┏━━
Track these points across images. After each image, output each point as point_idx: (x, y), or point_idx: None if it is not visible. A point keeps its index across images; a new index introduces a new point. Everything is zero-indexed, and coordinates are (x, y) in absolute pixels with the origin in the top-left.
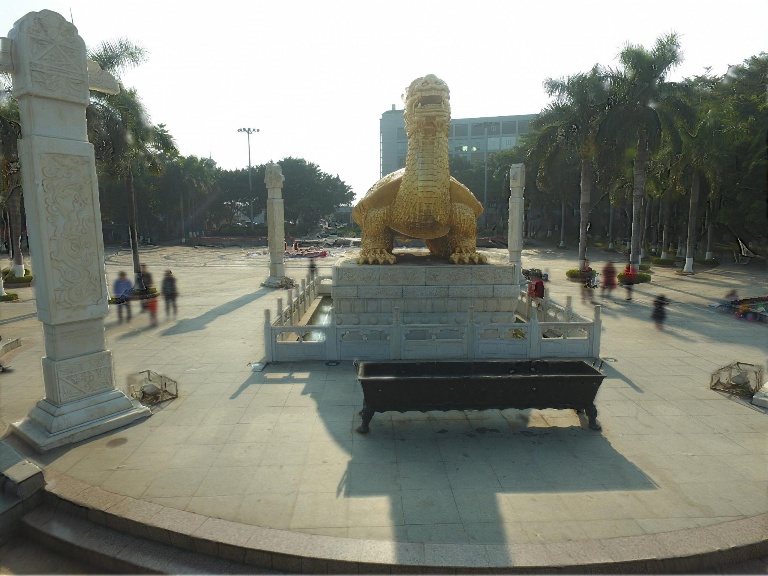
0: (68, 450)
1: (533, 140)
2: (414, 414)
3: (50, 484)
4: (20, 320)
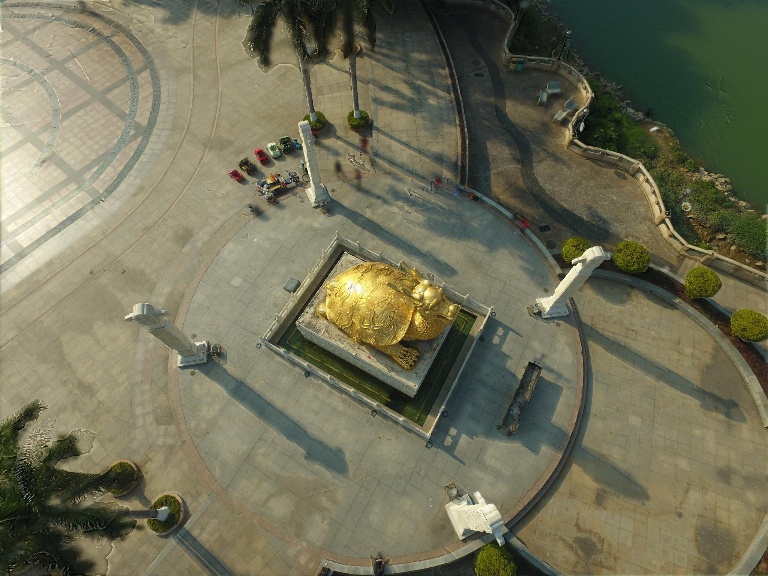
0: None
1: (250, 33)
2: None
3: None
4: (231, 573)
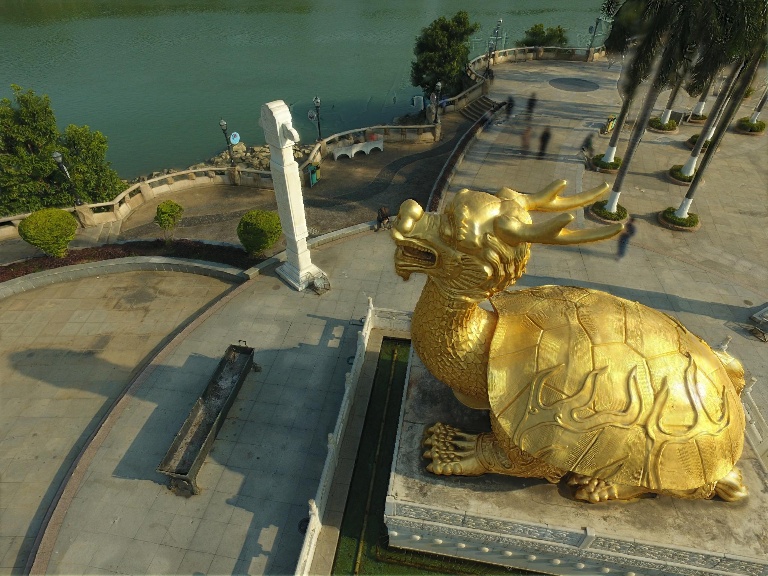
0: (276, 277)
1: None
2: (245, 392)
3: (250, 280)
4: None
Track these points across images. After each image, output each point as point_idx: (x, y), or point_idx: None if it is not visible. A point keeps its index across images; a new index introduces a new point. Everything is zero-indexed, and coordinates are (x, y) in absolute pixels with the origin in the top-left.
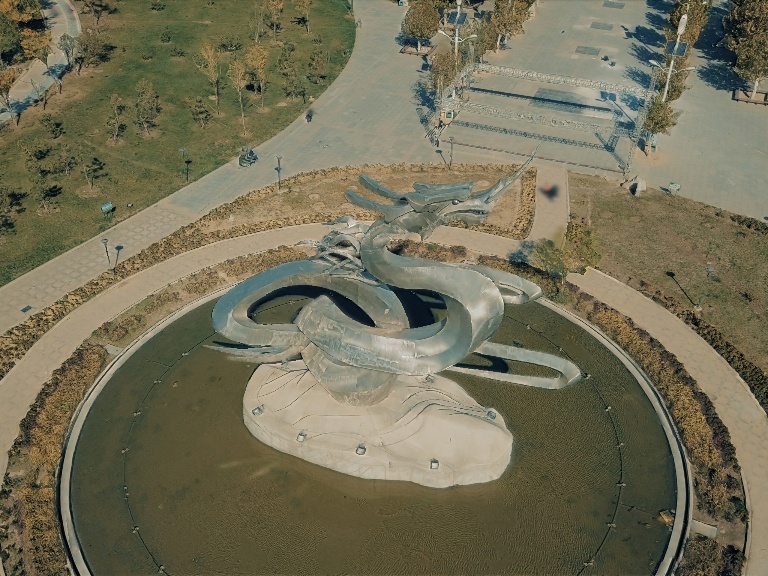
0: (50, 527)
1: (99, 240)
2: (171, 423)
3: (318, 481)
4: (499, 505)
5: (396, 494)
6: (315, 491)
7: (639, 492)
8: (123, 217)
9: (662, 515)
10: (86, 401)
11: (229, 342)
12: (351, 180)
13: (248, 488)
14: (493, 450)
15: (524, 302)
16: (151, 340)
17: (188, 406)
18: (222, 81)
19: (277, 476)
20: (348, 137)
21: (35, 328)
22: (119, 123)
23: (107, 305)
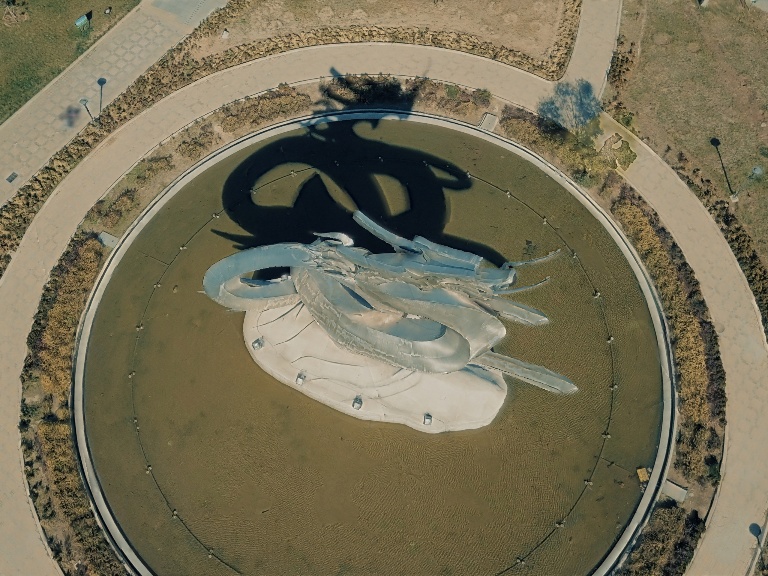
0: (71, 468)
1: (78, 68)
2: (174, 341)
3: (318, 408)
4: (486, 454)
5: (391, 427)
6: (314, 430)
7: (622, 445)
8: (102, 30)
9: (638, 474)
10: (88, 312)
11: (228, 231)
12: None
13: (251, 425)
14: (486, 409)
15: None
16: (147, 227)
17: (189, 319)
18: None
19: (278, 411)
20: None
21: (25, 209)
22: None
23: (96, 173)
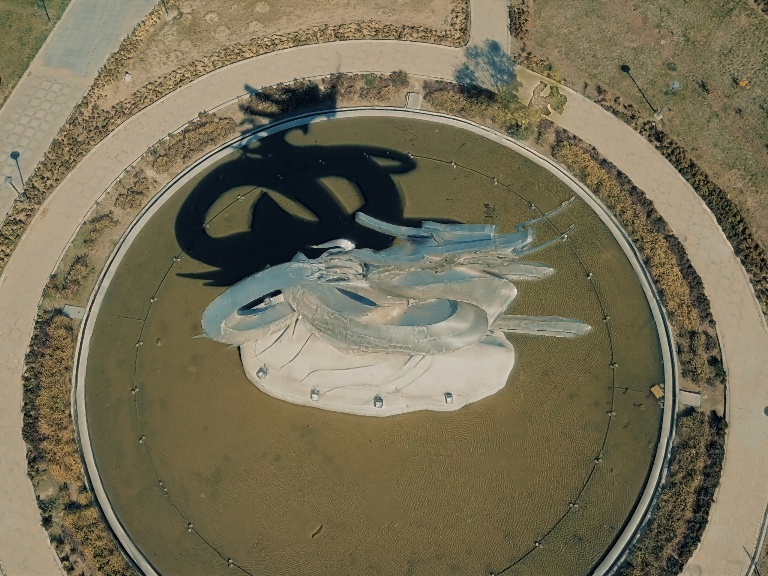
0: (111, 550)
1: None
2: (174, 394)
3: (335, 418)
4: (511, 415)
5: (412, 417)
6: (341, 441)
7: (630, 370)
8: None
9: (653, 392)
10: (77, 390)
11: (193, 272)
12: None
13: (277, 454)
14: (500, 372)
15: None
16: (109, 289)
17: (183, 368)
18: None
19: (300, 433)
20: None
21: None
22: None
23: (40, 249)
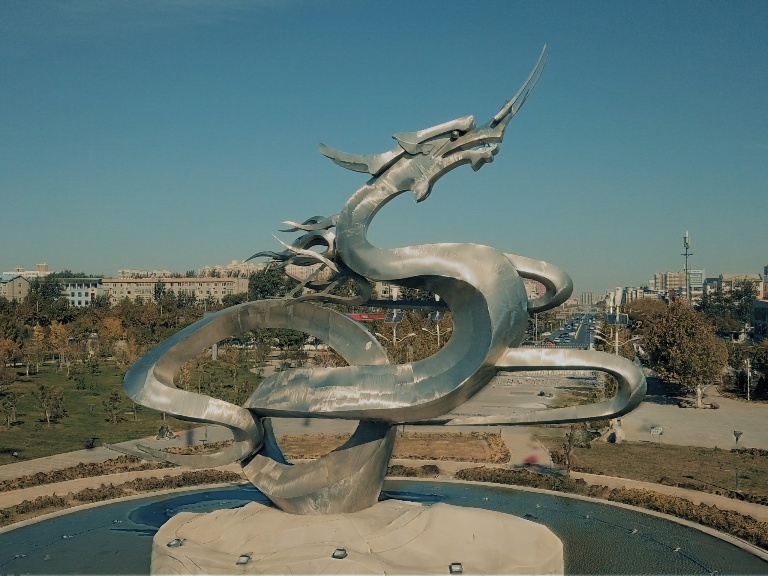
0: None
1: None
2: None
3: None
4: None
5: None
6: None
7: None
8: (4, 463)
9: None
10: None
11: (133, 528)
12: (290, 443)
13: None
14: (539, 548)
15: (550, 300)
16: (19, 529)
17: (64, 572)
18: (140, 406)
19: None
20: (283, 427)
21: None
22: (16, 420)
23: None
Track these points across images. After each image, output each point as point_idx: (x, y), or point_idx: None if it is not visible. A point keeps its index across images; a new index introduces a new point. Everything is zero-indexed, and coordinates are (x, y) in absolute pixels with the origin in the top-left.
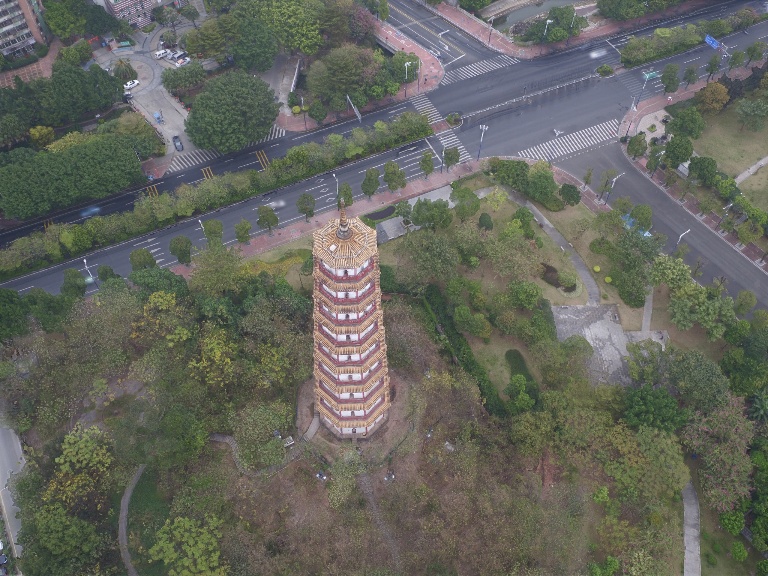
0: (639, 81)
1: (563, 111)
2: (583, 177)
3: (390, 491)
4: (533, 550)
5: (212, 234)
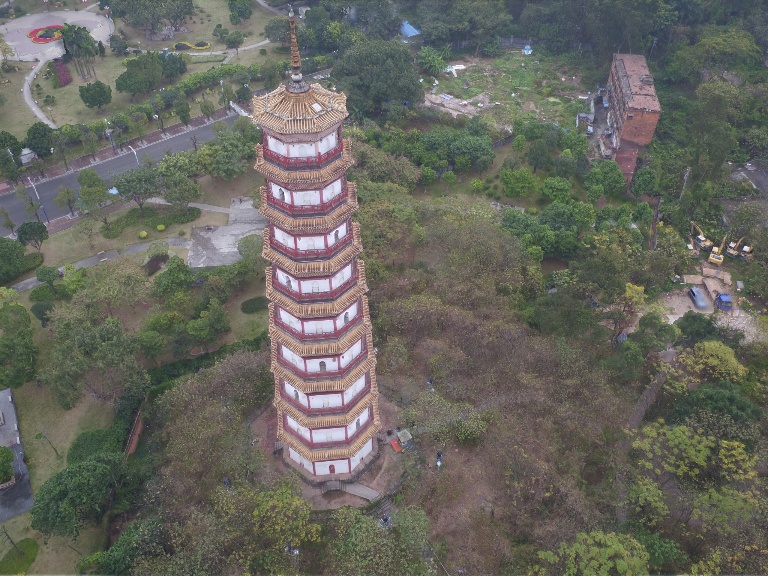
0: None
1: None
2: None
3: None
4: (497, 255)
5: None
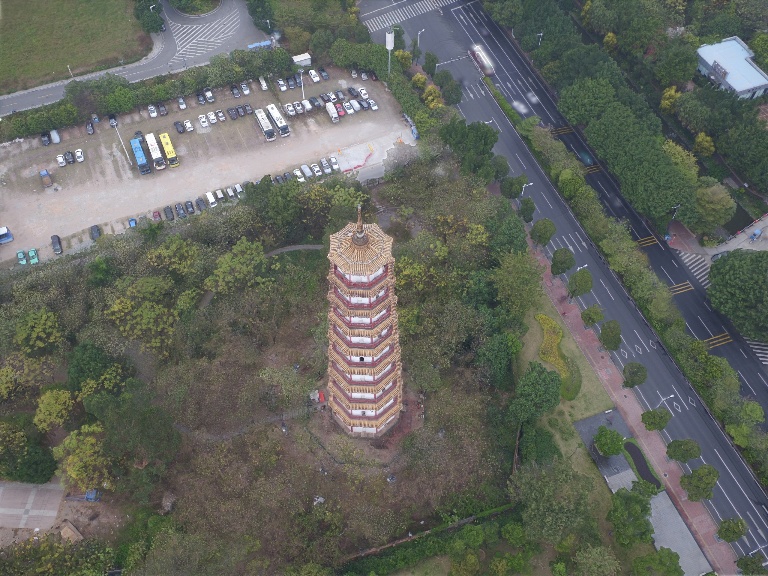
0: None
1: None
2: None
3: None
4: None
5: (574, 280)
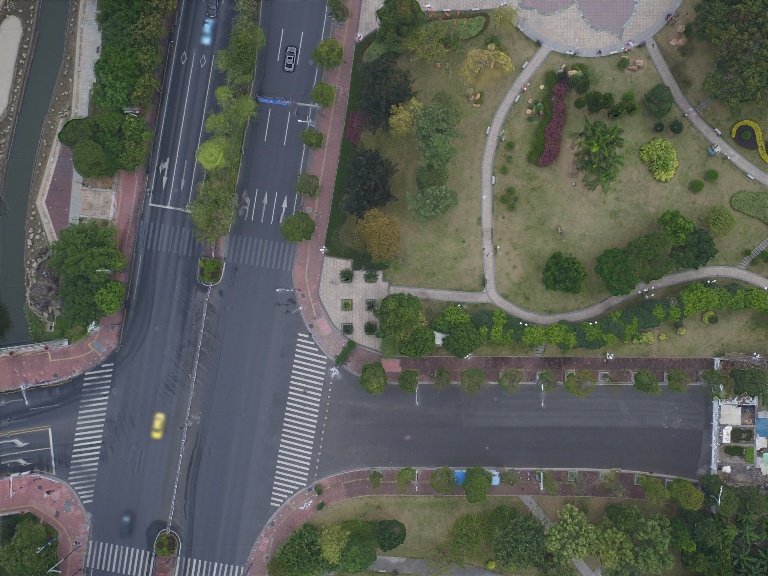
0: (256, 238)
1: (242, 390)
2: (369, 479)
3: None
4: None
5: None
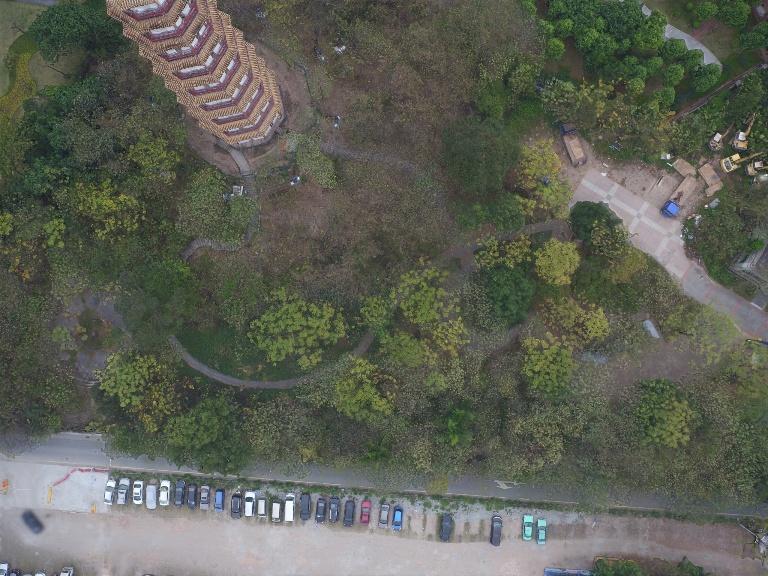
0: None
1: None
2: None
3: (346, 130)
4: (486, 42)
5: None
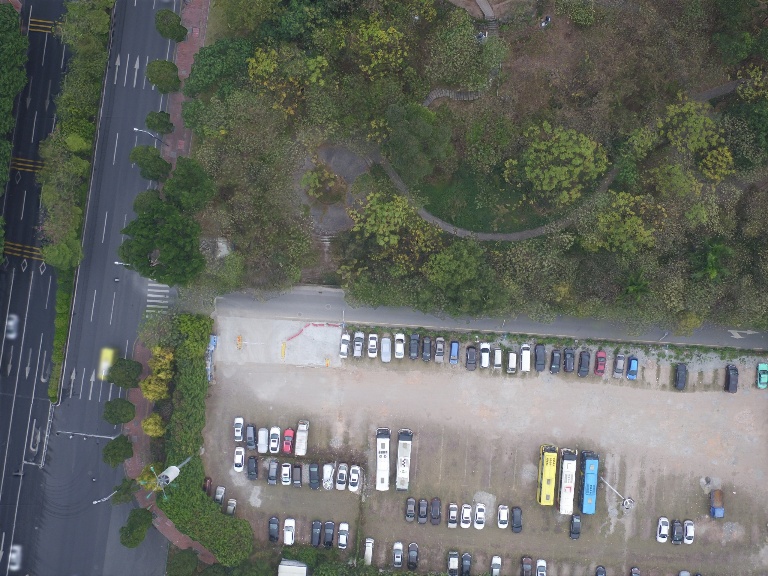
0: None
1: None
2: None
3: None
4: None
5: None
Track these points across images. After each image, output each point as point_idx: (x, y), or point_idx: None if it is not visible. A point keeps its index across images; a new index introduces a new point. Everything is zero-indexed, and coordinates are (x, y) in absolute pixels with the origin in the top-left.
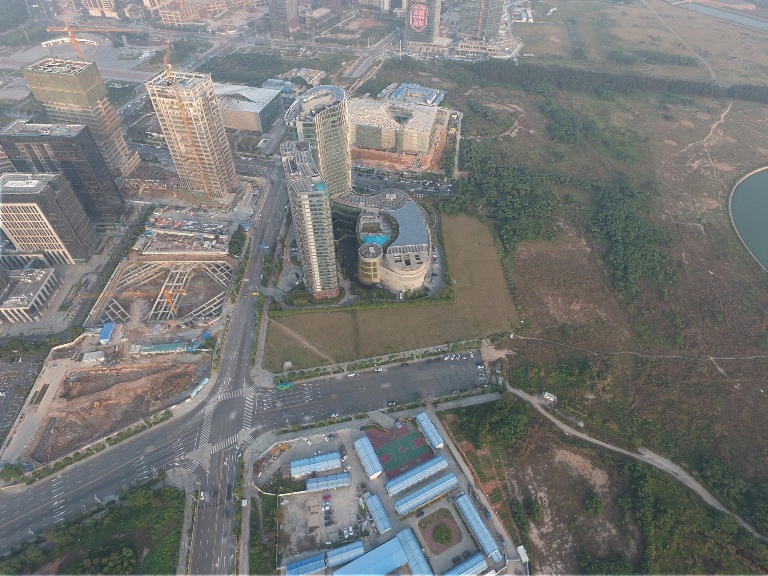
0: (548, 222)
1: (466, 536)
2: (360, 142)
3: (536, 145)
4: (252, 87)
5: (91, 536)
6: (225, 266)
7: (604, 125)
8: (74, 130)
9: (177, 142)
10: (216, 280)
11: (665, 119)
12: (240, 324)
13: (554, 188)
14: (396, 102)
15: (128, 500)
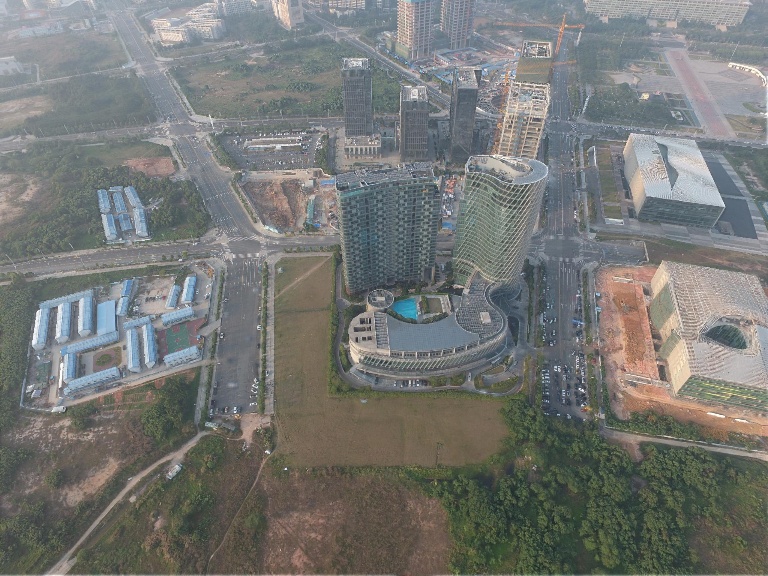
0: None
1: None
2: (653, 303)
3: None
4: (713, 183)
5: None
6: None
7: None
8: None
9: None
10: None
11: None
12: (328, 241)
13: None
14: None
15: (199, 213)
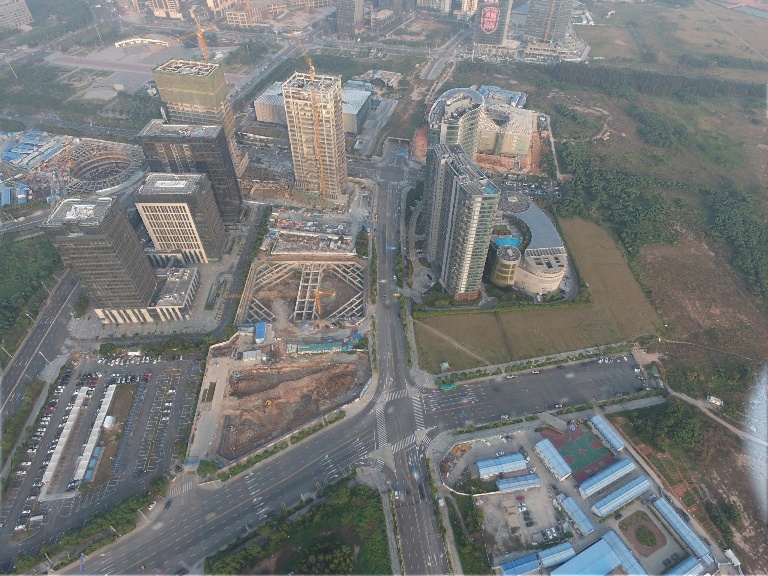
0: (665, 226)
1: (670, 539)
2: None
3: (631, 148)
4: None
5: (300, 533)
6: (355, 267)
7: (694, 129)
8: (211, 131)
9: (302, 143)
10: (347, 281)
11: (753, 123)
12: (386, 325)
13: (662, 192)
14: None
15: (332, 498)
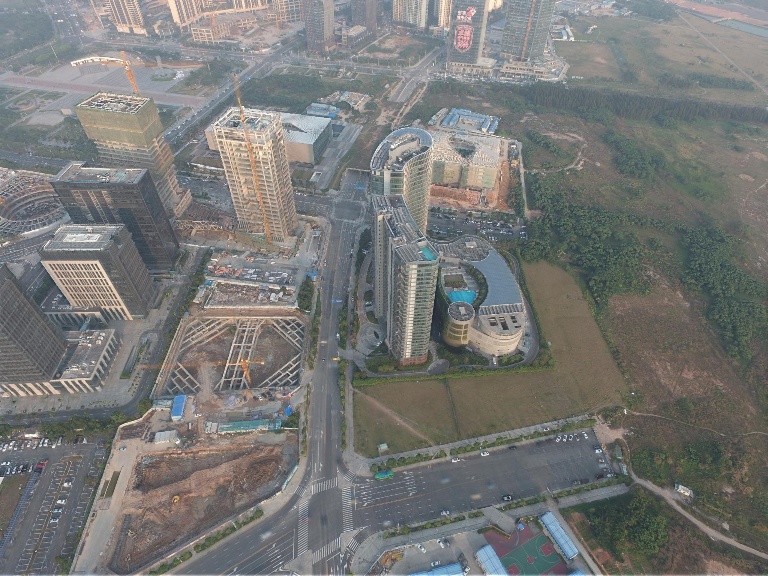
┗━━
Please lay out the stretch of material from its start through the line containing "0: (68, 450)" as a numbered list, dropping any blank lines and leaving the pictures out.

1. Track these points across images. After each image, output each point as point_idx: (x, y), or point_idx: None if it is not visible. A point keeps its index across images; a new index introduces a new point. Everything is zero-indexed, and coordinates are (x, y) in absolute pixels with the origin in the top-left.
2. 0: (68, 450)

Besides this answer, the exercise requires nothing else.